Saved data entries
________________________________________

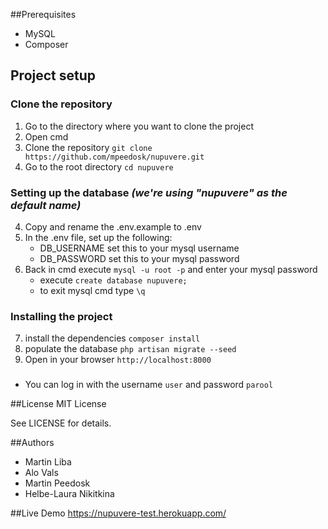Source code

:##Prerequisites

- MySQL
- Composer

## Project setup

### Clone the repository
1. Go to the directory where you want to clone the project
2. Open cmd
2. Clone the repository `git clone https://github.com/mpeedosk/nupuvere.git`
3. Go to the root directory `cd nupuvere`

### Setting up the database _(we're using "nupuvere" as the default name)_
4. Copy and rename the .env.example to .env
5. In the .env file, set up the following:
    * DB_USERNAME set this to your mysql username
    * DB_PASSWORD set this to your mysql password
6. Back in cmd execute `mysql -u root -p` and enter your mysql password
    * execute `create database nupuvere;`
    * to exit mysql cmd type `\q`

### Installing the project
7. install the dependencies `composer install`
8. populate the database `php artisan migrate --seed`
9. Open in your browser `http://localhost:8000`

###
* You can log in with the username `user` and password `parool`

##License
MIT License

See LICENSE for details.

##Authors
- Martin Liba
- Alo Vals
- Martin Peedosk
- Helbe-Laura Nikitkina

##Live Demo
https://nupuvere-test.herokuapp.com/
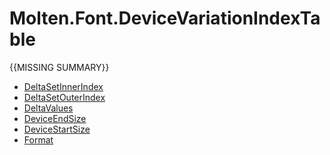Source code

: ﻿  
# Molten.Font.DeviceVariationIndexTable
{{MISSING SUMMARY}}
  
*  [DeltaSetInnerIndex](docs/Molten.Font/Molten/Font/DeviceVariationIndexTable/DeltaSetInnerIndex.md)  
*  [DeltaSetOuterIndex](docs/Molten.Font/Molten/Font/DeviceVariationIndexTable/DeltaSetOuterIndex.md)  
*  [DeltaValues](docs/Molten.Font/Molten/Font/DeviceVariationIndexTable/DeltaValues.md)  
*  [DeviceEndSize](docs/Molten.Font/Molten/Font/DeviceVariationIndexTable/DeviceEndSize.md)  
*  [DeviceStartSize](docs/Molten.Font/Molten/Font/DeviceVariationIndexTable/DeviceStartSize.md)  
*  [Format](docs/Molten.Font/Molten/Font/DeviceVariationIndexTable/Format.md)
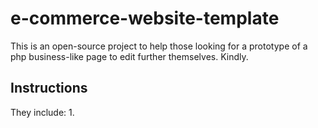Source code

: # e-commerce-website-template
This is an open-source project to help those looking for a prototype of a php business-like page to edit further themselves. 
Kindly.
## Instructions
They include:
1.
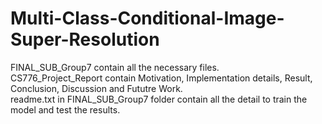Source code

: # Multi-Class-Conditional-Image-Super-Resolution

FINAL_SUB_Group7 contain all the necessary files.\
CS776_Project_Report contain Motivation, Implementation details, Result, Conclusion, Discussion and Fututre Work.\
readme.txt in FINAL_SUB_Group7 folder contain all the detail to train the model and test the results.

________________________________________

**What you have to do**
Restate exactly, please, only the lines between the start of the data and the line containing "6. Back in cmd", both ends included, skipping the pictures.

**Solution to this problem**
Source code

:##Prerequisites

- MySQL
- Composer

## Project setup

### Clone the repository
1. Go to the directory where you want to clone the project
2. Open cmd
2. Clone the repository `git clone https://github.com/mpeedosk/nupuvere.git`
3. Go to the root directory `cd nupuvere`

### Setting up the database _(we're using "nupuvere" as the default name)_
4. Copy and rename the .env.example to .env
5. In the .env file, set up the following:
    * DB_USERNAME set this to your mysql username
    * DB_PASSWORD set this to your mysql password
6. Back in cmd execute `mysql -u root -p` and enter your mysql password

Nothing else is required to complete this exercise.